The White House said US Customs and Border Protection ordered officers to immediately detain shipments containing silica-based products from Hoshine Silicon Industry Co. and its subsidiaries. Hoshine is the world's top producer of metallurgical-grade silicon, or silicon metal, according to the Critical Raw Materials Alliance. Silicon metal is a key ingredient in polysilicon, which, in turn, is an essential feedstock in most solar panels.
"The fact is, we do not have transparency into supply chains in the Xinjiang region, and there is too much risk in operating there," John Smirnow, general counsel and vice president of market strategy at SEIA, said in a statement.
"For that reason, in October, we began calling on solar companies to leave the region and we provided them a traceability protocol to help ensure there is not forced labor in the supply chain," Smirnow said.
Philip Shen, a senior research analyst at Roth Capital Partners, said the import restriction could have "a significant negative impact on the whole US solar industry."
Supply chain issues aside, companies are finding ways to finance commercial and industrial solar projects in the US.

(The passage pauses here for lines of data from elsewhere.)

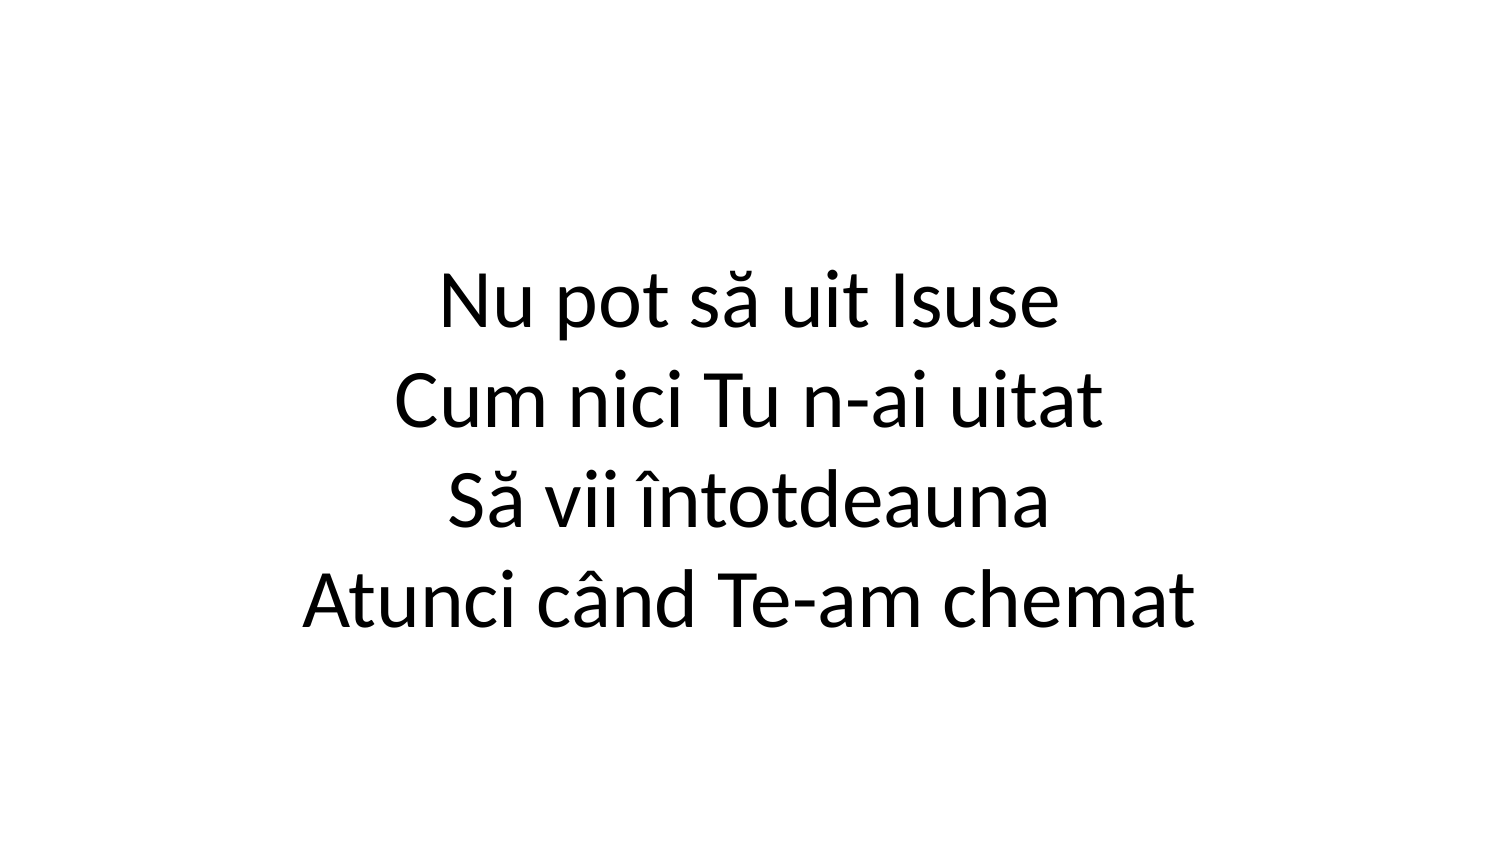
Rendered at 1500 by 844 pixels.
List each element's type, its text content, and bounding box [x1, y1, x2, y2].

text_box Nu pot să uit Isuse Cum nici Tu n-ai uitat Să vii întotdeauna Atunci când Te-am chemat [287, 192, 1213, 652]
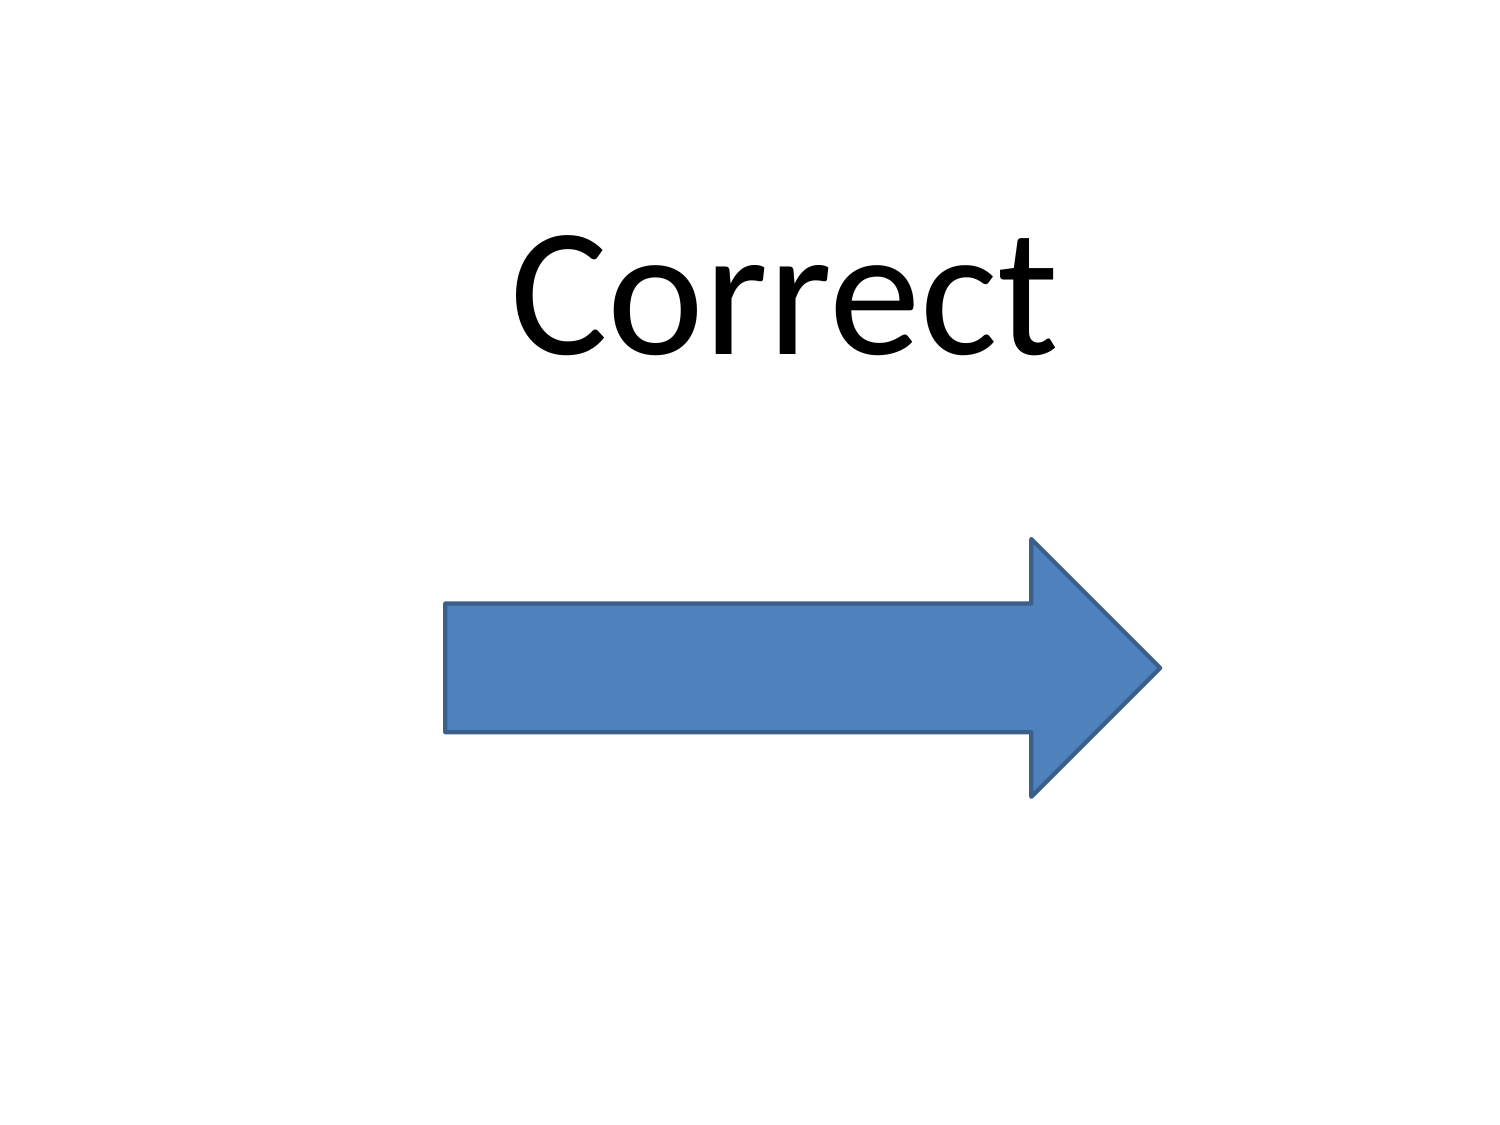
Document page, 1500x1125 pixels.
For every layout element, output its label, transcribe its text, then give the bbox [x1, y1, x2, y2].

text_box Correct [199, 163, 1371, 399]
text_box [443, 537, 1163, 799]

For example, power generator and project developer Engie bundles a year's worth of commercial solar projects together as a fund and uses that structure to get financing which cuts down on transaction costs, Camelia Miu, acquisitions, investments and financial advisory specialist at Engie, said during the SEIA Tax and Finance Seminar.
The utility-scale solar market "has a huge amount of risk" with hub-settled power purchase agreements that might last only 12 years which leaves 30 years of merchant risk, Ryan Donnelly, vice president of structured finance and strategy at EDF Renewables, said during the SEIA event.
There are some challenges to scaling up the commercial market, "but if you can make it work the revenue streams are incredibly safe compared to grid-scale assets," Donnelly said.
"It has the potential to be an incredibly huge market ... there are a lot of investment-grade offtakers, a lot of good portfolios of projects that developers are bundling up and it's less competitive than the utility-scale market so you can find some really good deals," Miu said.